Armed with a good feasibility assessment, the first major step in hardware deployment is the engineering design. For modular renewable technologies (solar thermal hot water, solar photovoltaic, wind, and some biomass technologies), much of the engineering design will have already been accomplished by the equipment vendor. For non-modular renewables (geothermal, concentrating solar power, small hydro power, and other biomass technologies), considerable systems engineering may be required. For this second set of options, it is probably best to contract with an engineering firm or a systems integrator to get through the engineering design stage.
Either way, the objective of this step is to end up with a complete set of component or systems specifications, drawings, performance specifications, and construction management plans that can be used for hardware procurement and on-site construction. The engineering design should also include the development of a detailed construction timeline identifying long-lead-time items and construction sequencing. The larger the project, the more important these documents become.
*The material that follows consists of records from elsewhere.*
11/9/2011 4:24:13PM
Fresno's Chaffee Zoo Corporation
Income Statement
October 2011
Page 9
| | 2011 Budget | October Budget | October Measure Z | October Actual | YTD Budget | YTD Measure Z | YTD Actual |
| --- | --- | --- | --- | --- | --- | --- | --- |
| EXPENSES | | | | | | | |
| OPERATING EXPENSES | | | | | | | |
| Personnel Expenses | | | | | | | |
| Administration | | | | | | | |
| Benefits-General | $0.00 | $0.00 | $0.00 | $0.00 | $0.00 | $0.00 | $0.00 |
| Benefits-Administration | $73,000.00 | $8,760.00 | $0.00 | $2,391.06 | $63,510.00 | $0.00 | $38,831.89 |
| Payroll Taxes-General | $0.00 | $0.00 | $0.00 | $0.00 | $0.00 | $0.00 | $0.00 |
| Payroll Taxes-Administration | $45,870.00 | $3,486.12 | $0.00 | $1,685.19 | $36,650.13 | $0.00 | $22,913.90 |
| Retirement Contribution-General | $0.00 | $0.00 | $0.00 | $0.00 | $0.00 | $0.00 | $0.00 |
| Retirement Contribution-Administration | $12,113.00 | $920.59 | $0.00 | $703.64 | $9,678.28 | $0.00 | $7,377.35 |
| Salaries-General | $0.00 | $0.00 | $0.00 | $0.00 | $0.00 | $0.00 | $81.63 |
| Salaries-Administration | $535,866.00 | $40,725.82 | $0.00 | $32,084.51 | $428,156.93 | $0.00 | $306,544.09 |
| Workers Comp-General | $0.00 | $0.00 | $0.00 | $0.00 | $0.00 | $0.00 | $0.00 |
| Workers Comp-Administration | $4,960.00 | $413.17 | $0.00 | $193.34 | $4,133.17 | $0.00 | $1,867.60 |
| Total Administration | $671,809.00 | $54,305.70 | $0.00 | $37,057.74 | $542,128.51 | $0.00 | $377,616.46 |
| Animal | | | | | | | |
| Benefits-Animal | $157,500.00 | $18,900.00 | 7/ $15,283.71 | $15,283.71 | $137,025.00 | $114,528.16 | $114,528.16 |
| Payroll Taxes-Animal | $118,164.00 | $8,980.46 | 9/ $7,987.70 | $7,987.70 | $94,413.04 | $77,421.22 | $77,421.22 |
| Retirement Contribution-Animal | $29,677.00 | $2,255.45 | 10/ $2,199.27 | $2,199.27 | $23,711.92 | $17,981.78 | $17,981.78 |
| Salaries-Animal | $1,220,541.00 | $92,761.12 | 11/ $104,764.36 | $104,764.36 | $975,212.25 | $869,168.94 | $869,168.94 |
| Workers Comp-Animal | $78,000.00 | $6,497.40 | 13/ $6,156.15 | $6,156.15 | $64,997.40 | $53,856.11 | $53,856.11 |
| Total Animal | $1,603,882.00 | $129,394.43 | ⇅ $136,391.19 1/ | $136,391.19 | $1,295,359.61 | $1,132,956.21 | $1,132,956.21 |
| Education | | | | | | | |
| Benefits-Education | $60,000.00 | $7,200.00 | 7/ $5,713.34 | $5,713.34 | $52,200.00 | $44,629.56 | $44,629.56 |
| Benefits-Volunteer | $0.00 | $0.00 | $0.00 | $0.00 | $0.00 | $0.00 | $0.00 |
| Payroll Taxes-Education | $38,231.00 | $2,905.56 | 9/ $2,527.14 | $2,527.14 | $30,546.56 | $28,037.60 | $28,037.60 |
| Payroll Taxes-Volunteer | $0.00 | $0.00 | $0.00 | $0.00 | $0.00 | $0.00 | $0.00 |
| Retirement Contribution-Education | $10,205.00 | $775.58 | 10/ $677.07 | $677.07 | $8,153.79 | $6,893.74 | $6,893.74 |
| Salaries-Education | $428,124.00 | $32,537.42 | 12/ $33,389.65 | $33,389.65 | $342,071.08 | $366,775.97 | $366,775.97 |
Also, the engineering design will result in an increasingly good estimate of actual construction costs. For instance, there may be the need for some on-site testing, such as soil drilling and compaction, which can impact foundation design. Transmission interconnection requirements will impact substation design. Air and water quality requirements may mean additional equipment for air emissions control, or waste water cleanup. The detailed engineering design is the time to catch and design-in this equipment. Retrofits are nearly always more expensive than doing it right in the first place.